- _Source data_:
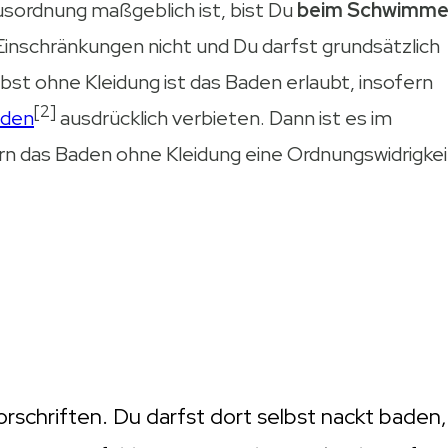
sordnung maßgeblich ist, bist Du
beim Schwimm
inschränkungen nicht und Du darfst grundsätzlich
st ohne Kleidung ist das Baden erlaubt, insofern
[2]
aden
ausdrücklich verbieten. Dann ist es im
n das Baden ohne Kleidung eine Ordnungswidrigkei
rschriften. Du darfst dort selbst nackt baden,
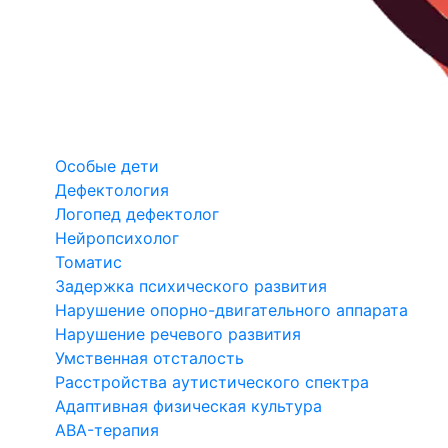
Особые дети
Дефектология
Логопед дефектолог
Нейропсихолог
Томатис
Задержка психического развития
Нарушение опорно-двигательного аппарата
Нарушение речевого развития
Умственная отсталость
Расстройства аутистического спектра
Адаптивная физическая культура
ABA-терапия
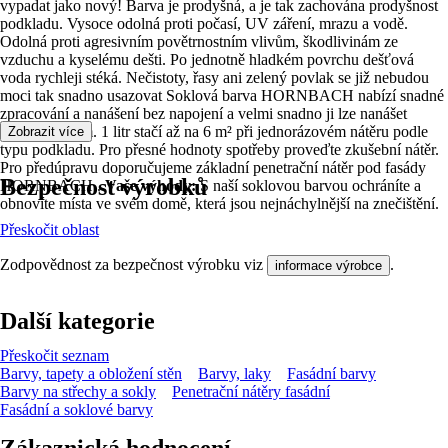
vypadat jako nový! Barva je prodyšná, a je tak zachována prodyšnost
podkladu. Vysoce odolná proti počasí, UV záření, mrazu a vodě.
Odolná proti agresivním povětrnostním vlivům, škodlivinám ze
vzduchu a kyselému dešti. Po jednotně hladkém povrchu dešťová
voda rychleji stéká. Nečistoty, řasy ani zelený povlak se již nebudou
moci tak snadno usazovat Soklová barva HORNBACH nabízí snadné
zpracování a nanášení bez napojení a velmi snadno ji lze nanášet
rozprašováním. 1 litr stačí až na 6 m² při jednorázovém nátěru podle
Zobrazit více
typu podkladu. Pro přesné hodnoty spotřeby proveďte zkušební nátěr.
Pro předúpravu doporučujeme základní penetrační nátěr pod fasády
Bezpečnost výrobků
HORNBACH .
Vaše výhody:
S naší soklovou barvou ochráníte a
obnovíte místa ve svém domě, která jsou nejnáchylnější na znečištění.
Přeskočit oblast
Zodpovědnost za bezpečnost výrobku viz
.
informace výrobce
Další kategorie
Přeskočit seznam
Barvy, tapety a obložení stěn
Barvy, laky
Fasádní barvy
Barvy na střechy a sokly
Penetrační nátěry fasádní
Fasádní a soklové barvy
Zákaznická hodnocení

==

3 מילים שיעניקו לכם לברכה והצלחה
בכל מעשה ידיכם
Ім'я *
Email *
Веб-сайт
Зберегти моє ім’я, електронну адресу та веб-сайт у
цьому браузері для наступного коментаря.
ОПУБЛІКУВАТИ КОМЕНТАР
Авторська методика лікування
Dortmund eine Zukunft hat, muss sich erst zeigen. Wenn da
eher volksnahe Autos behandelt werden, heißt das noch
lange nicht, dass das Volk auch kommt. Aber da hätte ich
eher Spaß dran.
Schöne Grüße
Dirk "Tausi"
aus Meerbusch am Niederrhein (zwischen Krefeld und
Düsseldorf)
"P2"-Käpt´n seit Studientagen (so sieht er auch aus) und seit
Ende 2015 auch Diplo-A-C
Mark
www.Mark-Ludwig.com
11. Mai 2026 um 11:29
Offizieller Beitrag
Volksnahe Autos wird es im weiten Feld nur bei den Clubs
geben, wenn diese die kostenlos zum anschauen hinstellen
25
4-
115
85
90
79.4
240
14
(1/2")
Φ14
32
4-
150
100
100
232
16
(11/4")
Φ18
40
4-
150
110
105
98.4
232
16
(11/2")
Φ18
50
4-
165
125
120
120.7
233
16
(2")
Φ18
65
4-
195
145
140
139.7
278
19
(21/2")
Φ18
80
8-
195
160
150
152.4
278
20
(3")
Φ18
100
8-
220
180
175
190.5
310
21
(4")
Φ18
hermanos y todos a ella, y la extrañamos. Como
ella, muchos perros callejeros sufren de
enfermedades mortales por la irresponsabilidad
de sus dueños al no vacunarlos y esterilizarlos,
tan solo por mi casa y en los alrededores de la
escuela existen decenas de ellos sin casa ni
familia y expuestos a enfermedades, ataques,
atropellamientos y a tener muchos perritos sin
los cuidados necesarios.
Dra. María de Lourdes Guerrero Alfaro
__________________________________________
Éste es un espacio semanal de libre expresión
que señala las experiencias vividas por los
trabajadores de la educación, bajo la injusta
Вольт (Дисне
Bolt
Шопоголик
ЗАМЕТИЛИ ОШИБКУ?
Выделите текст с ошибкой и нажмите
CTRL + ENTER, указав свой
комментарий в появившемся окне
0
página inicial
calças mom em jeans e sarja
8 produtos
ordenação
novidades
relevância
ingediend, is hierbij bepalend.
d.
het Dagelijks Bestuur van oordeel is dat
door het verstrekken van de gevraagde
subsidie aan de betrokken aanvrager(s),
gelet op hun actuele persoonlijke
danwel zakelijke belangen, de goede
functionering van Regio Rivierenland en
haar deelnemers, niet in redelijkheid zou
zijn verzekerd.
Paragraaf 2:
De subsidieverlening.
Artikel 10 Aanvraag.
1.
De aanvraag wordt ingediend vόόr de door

--

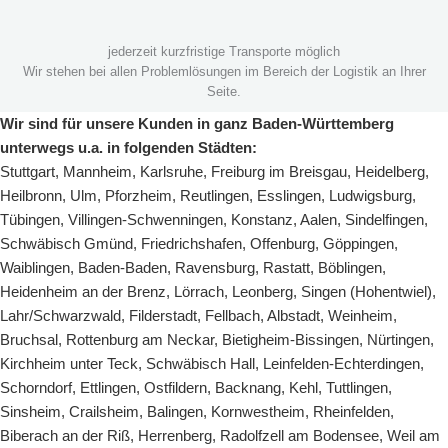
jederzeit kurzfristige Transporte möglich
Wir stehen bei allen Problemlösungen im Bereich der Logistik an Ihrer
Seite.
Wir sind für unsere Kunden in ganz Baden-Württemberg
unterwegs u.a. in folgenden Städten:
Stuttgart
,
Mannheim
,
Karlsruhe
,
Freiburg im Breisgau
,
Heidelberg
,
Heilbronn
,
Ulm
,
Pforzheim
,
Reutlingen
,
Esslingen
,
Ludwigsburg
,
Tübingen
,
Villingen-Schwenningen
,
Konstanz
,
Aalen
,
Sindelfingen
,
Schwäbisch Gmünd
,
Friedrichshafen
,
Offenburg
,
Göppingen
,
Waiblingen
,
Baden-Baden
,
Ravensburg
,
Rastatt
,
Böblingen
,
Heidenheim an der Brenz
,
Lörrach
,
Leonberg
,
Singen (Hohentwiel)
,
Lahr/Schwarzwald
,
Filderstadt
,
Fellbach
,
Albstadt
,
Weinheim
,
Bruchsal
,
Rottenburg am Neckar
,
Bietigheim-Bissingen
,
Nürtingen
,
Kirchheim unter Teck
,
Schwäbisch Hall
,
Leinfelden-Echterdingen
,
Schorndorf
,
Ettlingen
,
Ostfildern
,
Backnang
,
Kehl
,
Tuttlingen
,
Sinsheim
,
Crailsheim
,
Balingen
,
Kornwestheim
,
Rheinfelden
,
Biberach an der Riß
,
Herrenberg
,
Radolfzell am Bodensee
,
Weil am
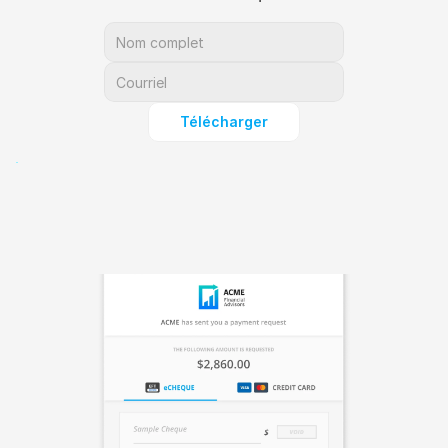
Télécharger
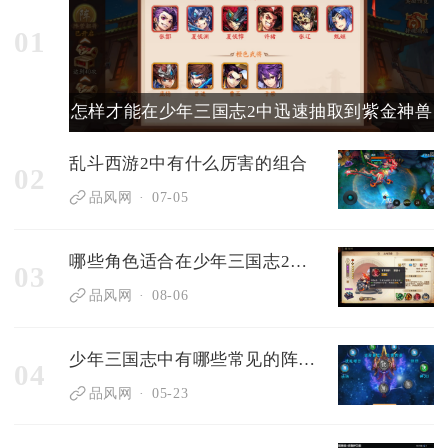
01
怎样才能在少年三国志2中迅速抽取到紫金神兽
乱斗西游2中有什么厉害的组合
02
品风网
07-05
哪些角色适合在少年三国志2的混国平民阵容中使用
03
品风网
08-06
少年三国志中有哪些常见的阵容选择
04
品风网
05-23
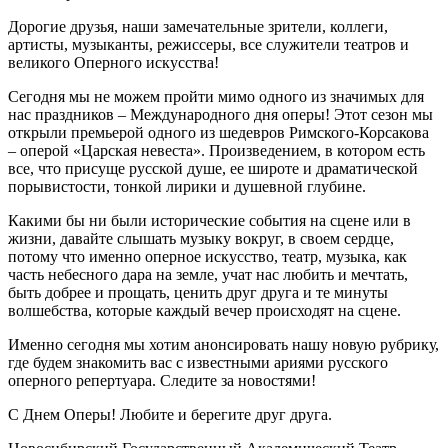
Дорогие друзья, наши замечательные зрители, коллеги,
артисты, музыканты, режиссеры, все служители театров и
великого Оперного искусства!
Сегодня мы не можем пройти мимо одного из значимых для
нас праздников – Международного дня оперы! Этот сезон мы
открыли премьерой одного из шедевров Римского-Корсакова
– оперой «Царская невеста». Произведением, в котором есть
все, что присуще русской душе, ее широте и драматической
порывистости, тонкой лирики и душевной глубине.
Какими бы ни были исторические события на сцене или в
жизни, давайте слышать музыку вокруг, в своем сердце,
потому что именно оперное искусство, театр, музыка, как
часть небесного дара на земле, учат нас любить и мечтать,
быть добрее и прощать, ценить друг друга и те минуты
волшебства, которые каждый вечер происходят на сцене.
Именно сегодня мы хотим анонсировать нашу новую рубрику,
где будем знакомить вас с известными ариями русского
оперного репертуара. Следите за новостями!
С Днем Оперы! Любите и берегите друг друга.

- _EXERCISE AIM_:
From the records above, give again only the part that opens with the line containing "sordnung maßgeblich ist, bist Du" and closes with the line containing "Задержка психического развития". Keep both ends but drop the pictures.

- _WORKED SOLUTION_:
sordnung maßgeblich ist, bist Du
beim Schwimm
inschränkungen nicht und Du darfst grundsätzlich
st ohne Kleidung ist das Baden erlaubt, insofern
[2]
aden
ausdrücklich verbieten. Dann ist es im
n das Baden ohne Kleidung eine Ordnungswidrigkei
rschriften. Du darfst dort selbst nackt baden,
Особые дети
Дефектология
Логопед дефектолог
Нейропсихолог
Томатис
Задержка психического развития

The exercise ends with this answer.